> [TO-DO ITEM] What the task needs is the data below, written out verbatim.

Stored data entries
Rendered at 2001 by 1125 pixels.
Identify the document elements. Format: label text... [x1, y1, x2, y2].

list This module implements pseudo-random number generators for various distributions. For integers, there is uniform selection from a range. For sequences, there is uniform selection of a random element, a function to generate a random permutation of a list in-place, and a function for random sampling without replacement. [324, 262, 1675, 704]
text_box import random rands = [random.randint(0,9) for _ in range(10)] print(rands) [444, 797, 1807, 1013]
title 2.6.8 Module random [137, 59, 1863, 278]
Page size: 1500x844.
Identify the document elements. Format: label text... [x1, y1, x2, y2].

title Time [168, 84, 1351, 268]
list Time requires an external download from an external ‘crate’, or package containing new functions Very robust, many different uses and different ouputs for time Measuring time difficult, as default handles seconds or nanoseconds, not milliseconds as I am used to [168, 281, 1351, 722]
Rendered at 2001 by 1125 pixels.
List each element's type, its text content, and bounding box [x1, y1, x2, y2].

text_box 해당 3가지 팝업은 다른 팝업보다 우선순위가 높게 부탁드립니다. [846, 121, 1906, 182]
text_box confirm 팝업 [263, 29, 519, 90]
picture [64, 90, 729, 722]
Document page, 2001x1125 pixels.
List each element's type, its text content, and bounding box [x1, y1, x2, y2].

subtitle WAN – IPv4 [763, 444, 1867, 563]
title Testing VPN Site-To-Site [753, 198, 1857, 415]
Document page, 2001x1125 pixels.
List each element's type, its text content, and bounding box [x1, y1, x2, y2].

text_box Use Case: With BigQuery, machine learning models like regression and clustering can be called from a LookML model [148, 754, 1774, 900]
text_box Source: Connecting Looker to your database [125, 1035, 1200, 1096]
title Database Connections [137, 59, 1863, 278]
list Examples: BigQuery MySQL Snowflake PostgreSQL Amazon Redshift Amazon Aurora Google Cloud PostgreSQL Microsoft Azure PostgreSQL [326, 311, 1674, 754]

> [SOLUTION TO THIS PROBLEM]
Rendered at 2001 by 1125 pixels.
Identify the document elements. Format: label text... [x1, y1, x2, y2].

list This module implements pseudo-random number generators for various distributions. For integers, there is uniform selection from a range. For sequences, there is uniform selection of a random element, a function to generate a random permutation of a list in-place, and a function for random sampling without replacement. [324, 262, 1675, 704]
text_box import random rands = [random.randint(0,9) for _ in range(10)] print(rands) [444, 797, 1807, 1013]
title 2.6.8 Module random [137, 59, 1863, 278]
Page size: 1500x844.
Identify the document elements. Format: label text... [x1, y1, x2, y2].

title Time [168, 84, 1351, 268]
list Time requires an external download from an external ‘crate’, or package containing new functions Very robust, many different uses and different ouputs for time Measuring time difficult, as default handles seconds or nanoseconds, not milliseconds as I am used to [168, 281, 1351, 722]
Rendered at 2001 by 1125 pixels.
List each element's type, its text content, and bounding box [x1, y1, x2, y2].

text_box 해당 3가지 팝업은 다른 팝업보다 우선순위가 높게 부탁드립니다. [846, 121, 1906, 182]
text_box confirm 팝업 [263, 29, 519, 90]
picture [64, 90, 729, 722]
Document page, 2001x1125 pixels.
List each element's type, its text content, and bounding box [x1, y1, x2, y2].

subtitle WAN – IPv4 [763, 444, 1867, 563]
title Testing VPN Site-To-Site [753, 198, 1857, 415]
Document page, 2001x1125 pixels.
List each element's type, its text content, and bounding box [x1, y1, x2, y2].

text_box Use Case: With BigQuery, machine learning models like regression and clustering can be called from a LookML model [148, 754, 1774, 900]
text_box Source: Connecting Looker to your database [125, 1035, 1200, 1096]
title Database Connections [137, 59, 1863, 278]
list Examples: BigQuery MySQL Snowflake PostgreSQL Amazon Redshift Amazon Aurora Google Cloud PostgreSQL Microsoft Azure PostgreSQL [326, 311, 1674, 754]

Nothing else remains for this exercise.